→ DOCUMENT EXTRACT:
►

These individuals are destined to fail! The disclosure requirements have only continued to get more and more onerous in the software area over time. Most recently with the machine-or-transformation test in Bilski and now with a series of algorithm cases. Admittedly, these algorithm cases do deal with means-plus-function, but who is to say that the disclosure requirements won’t continue to tighten over time? In many instances if you do not file for Track One acceleration it will take 4 to 5 years to get a software patent, perhaps longer. What will be the disclosure requirements applied to you and your application in 4 years time when examination commences? What will be the disclosure requirements in 10 to 15 years time when you might wind up trying to license or litigate? This is one reason why you want to disclose as much as possible and attempting to satisfy the onerous means-plus-function disclosure requirements makes sense even if you are not going to use means-plus-function claims. Of course, the other reason is to create one whale of an omnibus disclosure that will spawn an entire patent portfolio, which will be the client’s goal if they are successful and making real money with the invention.

◄

→ EXTRACTED RECORDS:

►

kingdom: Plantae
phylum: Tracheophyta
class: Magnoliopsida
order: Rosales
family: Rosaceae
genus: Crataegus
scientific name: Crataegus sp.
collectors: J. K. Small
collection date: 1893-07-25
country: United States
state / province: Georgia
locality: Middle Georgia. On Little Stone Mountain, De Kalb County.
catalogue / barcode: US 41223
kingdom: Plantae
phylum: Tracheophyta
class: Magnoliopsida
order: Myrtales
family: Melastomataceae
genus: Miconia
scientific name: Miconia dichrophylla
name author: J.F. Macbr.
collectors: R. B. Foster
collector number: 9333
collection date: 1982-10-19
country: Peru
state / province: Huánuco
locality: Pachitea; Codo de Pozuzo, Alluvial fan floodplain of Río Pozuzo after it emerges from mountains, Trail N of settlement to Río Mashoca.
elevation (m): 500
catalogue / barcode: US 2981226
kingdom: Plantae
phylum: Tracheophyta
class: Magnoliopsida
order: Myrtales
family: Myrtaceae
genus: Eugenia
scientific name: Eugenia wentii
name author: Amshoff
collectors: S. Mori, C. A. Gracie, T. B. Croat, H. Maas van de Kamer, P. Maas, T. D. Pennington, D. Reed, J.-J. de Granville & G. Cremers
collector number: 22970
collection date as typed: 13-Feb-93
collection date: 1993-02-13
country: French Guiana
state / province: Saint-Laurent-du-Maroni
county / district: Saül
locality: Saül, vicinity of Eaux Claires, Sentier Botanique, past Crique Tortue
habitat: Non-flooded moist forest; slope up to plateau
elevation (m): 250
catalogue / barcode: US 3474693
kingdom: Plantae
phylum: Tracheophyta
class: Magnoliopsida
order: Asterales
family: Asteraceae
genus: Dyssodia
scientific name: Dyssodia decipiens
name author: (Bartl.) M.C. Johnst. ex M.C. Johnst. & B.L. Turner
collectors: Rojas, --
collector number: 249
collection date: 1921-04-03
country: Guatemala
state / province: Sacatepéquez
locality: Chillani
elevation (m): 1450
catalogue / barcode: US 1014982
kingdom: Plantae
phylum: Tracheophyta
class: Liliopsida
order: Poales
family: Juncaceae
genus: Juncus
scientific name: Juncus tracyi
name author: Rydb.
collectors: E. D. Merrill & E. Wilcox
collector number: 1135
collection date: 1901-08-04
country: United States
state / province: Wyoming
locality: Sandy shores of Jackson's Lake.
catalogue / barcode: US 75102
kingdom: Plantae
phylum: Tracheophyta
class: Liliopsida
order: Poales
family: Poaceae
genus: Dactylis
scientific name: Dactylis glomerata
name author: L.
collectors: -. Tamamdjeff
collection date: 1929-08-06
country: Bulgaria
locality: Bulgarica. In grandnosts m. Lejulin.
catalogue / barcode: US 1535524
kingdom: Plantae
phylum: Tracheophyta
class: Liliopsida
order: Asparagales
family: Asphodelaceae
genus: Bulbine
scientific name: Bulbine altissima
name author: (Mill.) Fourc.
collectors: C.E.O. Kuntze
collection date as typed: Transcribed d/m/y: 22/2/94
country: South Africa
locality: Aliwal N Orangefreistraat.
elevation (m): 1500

◄

→ REQUIREMENTS:
Resume the passage on software patent disclosure requirements, picking up right after its last sentence.

→ TASK RESULT:
It is critical to remember that in several Federal Circuit case the patentee has unsuccessfully argued that the requirement for the disclosure of an algorithm can be avoided if one of ordinary skill in the art is capable of writing the software to convert a general purpose computer to a special purpose computer to perform the claimed function. These arguments have been found to be unpersuasive because the understanding of one skilled in the art does not relieve the patentee of the duty to disclose sufficient structure when means-plus-function claiming is employed. The specification must explicitly disclose the algorithm for performing the claimed function, and simply reciting the claimed function in the specification will not be a sufficient disclosure for an algorithm which, by definition, must contain a sequence of steps.
And for goodness sake, if you are trying to create a disclosure that will support an eventual patent family why would you ever want to file a disclosure that doesn’t give you the ability to make all kinds of acceptable claims? Means-plus-function claims are limited — no argument there. But if you can ultimately wind up with hundreds or thousands of claims in a patent family the entire family is more valuable. Invalidating claims must go claim by claim. So if your competitors want to safely enter the market they will need to engineer around your entire claim footprint or invalidate all those various claims you have received, which may be a monumental task if you have a variety of claims written from a variety of different perspectives with a variety of different claiming techniques.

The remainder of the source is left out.